Saturday, 1 August 2009

distortion of memory



This is a tryout for a larger piece that has not yet been made. It arose from a discovery that

I made about 18 months ago which was for a short time very painful and in the long-term more thought-provoking than anything. My parents were married in February 1946; my father was one of the last GIs to enlist and as a result on of the last to return to the US. I knew my parents divorced when I was little but only recently discovered than I was around two at the time: I thought I remembered my father before he went back to the US - two specific memories, one of someone in uniform giving me a toddler-type tricycle, another of someone in uniform kissing my mum goodbye at the station.


Last year the war-brides passenger lists were published and I discovered that my mother was due to travel at a time when I hadn't yet been born, when I was just a ten-week embryo. This meant (given that there was a gap between his return to the US and my mother's allocated voyage) that I had been sort of a parting gift from my father. My mother had cold feet about travelling so far (I think she may have harboured fantasies that if she held out long enough he would return to this country) and missed the two alternative voyage allocations which were for the following two months.

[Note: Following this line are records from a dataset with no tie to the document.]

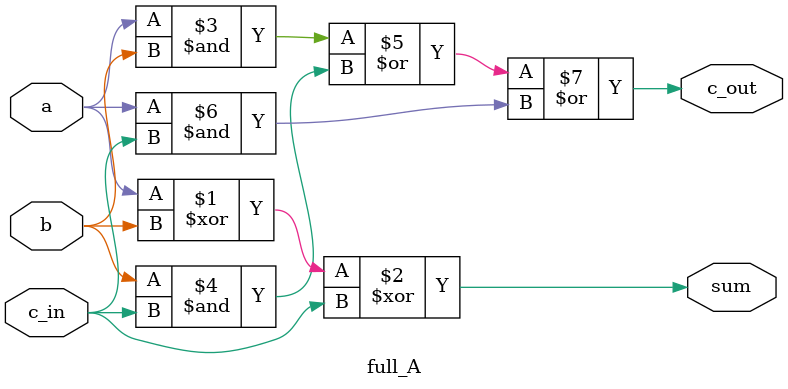
<source format=v>
`timescale 1ns / 1ps


module full_A(a,b,c_in,sum,c_out);
input a,b,c_in;
output sum,c_out;
wire w1,w2,w3,w4;

assign sum = (a ^ b ^ c_in);
assign c_out = (a & b) | (b & c_in) | (a & c_in);
endmodule

</source>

My mother died some time ago, and I have had no contact with my father: he is still alive (in his eighties now) and I did write but for whatever reason received no reply. So there is now no way of knowing what happened. I know my grandmother had been ill at the time my mother was due to travel. The fact she would just have discovered she was pregnant I'm sure was also a factor; at the time, too, stories were coming back of women discovering their husbands lived in remote backwaters with few facilities (in fact most GI brides were infinitely better off than they would have been in this country, but as always the newspapers reported only the worst cases.
At first I was angry with my mum, but on reflection realised she had not misled me - I had misled myself if anything. I assume the man in uniform was my uncle as I know from her that he had been involved in buying the tricycle and the distortion of memory did the rest. The angry child had her day but then became a rational adult again! At the time they were both in their early 20s, on their own away from home and the close-knit communities they had grown up in and that helped it become easy to understand how things happened and move on.
The quilt above is about the distorted memories - the faces kissing and parting, the war-babies born; the transparent fabrics (synthetic organzas) represent the way memories shift, change, and are sometimes difficult to grab hold of.
Sorry about the long post - this is the first time I have made something as personal as this!